Running `aifs.search` will chunk and embed all nested supported files (`.txt`, `.py`, `.sh`, `.docx`, `.pptx`, `.jpg`, `.png`, `.eml`, `.html`, and `.pdf`) in `path`. It will then store these embeddings into an `_.aifs` file in `path`.

By storing the index, you only have to chunk/embed once. This makes semantic search **very** fast after the first time you search a path.

If a file has changed or been added, `aifs.search` will update or add those chunks. We still need to handle file deletions (we welcome PRs).

### In detail:

1. If a folder hasn't been indexed, we first use [`unstructured`](https://github.com/Unstructured-IO/unstructured/tree/main) to parse and chunk every file in the `path`.
2. Then we use [`chroma`](https://github.com/chroma-core/chroma) to embed the chunks locally and save them to a `_.aifs` file in `path`.
3. Finally, `chroma` is used again to semantically search the embeddings.

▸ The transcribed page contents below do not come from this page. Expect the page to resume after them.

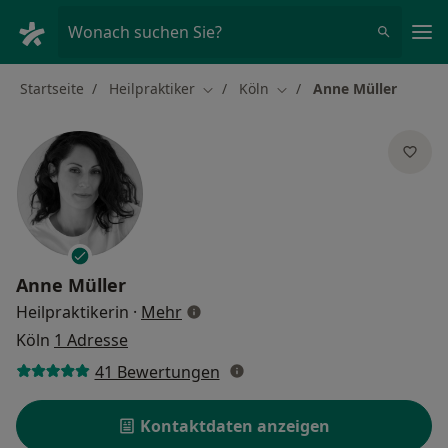
Ha
Wonach suchen Sie?
Startseite
Heilpraktiker
Köln
Anne Müller
Stadt ändern
Stadt ändern
Anne Müller
über Spezialisierungen
Heilpraktikerin
·
Mehr
Köln
1 Adresse
41 Bewertungen
Kontaktdaten anzeigen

If an `_.aifs` file _is_ found in a directory, it uses that instead of indexing it again. If some files have been updated, it will re-index those.

# Goals

- We should always have SOTA parsing and chunking. The logic for this should be swapped out as new methods arise.
- Chunking should be semantic — as in, `python` and `markdown` files should have _different_ chunking algorithms based on the expected content of those filetypes. Who has this solution?
- For parsing, I think Unstructured is the best of the best. Is this true?
- We should always have SOTA embedding. If a better local embedding model is found, we should automatically download and use it.
- I think Chroma will always do this (is this true?) so we depend on Chroma.
- This project should stay **minimally scoped** — we want `aifs` to be the best local semantic search in the universe.

# Why?

We built this to let [`open-interpreter`](https://openinterpreter.com/) quickly semantically search files/folders.